While Australia is one of the most conducive environments in the world to start, own and develop a business, it’s worth thinking about whether you have the stamina and vision to follow this pathway (Hajkowicz et al. 2016). It’s you, and you alone, that will make it happen. You can’t delegate this job to someone else and you will need to ride out the inevitable highs and lows that come from starting a new venture. Many people including technical experts and professionals day dream about the idea of starting a business, but the reality is that not many people have the courage to follow this pathway through from the beginning to start-up. These moments of entrepreneurial enthusiasm often happen when you have been employed for a number of years and you are really great at your job (Gerber 2004). Leaving the security of employment with regular pay is at the opposite spectrum of the uncertainty you will face when you start a business. However, ‘man cannot discover new oceans unless he has the courage to lose sight of the shore’ (Andre Gide 1869).
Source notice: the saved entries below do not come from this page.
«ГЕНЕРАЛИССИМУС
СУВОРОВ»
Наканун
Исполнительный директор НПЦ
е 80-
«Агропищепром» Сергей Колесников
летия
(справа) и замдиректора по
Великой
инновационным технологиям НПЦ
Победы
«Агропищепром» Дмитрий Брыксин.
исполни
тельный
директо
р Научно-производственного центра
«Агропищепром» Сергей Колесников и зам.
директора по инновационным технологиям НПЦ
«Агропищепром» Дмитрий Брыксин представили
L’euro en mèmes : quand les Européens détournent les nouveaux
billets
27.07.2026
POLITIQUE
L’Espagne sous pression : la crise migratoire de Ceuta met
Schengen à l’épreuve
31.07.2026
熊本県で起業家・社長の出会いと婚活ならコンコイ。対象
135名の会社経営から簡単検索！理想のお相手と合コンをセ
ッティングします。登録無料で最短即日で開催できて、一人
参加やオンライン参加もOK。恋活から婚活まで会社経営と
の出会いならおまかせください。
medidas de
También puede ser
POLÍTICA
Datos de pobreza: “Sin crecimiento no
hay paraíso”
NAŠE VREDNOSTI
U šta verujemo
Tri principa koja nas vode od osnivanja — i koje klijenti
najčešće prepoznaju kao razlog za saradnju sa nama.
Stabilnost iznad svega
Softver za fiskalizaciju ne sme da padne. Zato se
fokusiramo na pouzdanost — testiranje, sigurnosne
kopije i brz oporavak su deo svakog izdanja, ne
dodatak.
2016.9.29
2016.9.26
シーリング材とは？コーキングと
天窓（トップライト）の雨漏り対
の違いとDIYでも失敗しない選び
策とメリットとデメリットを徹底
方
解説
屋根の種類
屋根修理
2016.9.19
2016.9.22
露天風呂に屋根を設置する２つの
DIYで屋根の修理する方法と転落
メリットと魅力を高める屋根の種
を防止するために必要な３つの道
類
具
Simply put, if you are going to start a successful business, its useful to know a little about yourself, what you are good at and how you are going to do it. So, to start a business you need the ability to:
- Develop a vision and product or service that meets customer needs
- Utilise, in combination, your financial, people and management skills
- Plan, organise and follow through on ideas
- Communicate, develop networks and use IT skills
- Develop a business methodology
Now it’s the business methodology or business model that is really interesting. This is the part that is unique to you. It’s the way that you do business with your customers and when its right, business becomes effortless. When the business methodology aligns with both your skills and your customers’ needs, you have found the business ‘sweet spot’ that is unique to you.
Today in Australia, a business can be started in less than a week with very little infrastructure or equipment. Entrepreneurs can start and operate a business anywhere in the world, travel while working and use a range of freely available digital tools and social media to measure and improve how customers respond. The Build/Measure/Learn concept of the Lean Start-up principle is at the fore of this concept and is ideal for those who want to test out their business ideas/models and find out what works for their customers (Hajkowicz et al. 2016). Its principles are based on learning from customer feedback while building your business, knowing that it’s not right – just yet.
So before you take the plunge into business, set yourself some goals, test out your ideas and find out a little more about yourself and what might work before you leave sight of the shore.
Gerber, M 2004, The e-myth revisited: why small businesses don’t work and what to do about it, Harper Collins, New York.
Hajkowicz, S, Reeson, A, Rudd, L, Bratanova, A, Hodgers, L, Mason, C & Boughen, N 2016, Tomorrow’s digitally enabled workforce: megatrends and scenarios for jobs and employment in Australia over the coming twenty years, CSIRO, Brisbane.